◆ **PROBLEM DETAILS**:
Across the records below, how many lines include the string "book"? Respond with the number only.

◆ **Dataset items**:
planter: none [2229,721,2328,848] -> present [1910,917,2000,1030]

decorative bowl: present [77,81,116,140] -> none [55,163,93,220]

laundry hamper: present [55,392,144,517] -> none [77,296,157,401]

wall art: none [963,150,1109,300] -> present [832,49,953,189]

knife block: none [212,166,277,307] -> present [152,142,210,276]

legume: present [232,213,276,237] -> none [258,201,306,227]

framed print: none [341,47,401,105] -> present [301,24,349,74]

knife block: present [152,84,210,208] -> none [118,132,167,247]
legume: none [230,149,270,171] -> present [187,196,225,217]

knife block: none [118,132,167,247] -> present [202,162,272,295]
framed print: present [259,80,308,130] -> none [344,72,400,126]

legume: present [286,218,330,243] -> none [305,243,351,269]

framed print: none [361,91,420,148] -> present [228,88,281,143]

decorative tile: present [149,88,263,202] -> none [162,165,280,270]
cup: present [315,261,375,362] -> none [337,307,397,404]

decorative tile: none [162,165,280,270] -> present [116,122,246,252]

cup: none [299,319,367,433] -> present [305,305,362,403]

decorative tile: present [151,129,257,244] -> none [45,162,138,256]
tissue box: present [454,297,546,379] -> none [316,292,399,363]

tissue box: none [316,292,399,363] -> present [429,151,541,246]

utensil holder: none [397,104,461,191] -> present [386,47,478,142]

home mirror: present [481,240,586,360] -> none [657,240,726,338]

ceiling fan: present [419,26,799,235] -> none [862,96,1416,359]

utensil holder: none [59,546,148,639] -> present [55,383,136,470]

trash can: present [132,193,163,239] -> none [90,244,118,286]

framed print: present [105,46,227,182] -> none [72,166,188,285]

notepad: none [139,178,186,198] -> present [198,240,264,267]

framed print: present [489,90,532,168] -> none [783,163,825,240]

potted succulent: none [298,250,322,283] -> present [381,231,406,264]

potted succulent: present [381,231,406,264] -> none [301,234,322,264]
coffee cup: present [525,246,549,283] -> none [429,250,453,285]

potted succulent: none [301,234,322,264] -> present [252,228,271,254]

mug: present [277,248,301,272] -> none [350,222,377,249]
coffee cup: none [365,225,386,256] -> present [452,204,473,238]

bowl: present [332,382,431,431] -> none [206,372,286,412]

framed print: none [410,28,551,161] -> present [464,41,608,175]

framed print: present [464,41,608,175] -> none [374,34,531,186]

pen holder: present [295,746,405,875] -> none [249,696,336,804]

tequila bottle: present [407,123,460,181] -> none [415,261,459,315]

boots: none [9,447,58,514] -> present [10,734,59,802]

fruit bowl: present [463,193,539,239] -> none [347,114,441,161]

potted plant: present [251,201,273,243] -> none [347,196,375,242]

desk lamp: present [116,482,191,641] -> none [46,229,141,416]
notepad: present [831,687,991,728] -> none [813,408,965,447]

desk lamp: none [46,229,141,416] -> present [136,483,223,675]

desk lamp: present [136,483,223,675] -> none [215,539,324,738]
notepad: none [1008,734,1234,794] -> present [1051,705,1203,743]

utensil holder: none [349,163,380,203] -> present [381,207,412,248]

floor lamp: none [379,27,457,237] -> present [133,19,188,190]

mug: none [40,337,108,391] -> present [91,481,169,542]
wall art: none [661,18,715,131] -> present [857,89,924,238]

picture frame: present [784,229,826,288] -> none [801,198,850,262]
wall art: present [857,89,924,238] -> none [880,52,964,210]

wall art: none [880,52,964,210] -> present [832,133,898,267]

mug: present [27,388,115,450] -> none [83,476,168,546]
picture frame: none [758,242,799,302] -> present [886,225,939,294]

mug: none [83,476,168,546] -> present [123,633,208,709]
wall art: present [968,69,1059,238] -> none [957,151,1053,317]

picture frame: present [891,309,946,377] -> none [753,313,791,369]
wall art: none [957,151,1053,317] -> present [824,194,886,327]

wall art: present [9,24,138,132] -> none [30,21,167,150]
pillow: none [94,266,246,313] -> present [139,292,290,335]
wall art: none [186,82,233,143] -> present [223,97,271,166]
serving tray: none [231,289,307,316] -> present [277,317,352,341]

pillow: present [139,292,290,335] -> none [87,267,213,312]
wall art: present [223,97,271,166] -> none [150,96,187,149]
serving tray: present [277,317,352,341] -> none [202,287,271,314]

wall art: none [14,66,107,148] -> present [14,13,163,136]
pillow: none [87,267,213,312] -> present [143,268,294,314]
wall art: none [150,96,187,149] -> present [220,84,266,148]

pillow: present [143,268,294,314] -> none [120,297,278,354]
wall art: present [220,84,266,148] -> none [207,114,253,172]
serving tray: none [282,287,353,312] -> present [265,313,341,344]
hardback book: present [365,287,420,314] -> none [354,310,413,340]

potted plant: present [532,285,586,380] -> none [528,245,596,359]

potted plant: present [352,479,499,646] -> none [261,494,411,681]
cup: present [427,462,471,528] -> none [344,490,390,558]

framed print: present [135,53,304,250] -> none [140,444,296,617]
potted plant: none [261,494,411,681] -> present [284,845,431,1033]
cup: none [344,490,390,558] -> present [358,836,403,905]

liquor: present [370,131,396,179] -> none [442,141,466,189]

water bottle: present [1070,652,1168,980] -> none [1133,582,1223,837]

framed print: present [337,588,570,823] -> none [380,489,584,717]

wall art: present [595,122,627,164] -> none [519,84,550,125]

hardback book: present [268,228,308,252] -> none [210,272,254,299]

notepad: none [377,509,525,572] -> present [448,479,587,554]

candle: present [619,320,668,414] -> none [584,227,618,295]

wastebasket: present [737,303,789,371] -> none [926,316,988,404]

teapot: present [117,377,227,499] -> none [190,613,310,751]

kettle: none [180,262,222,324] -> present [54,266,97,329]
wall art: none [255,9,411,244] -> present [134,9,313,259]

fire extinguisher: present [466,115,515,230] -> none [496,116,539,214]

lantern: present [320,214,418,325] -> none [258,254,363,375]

◆ **OUTPUT BELOW**:
2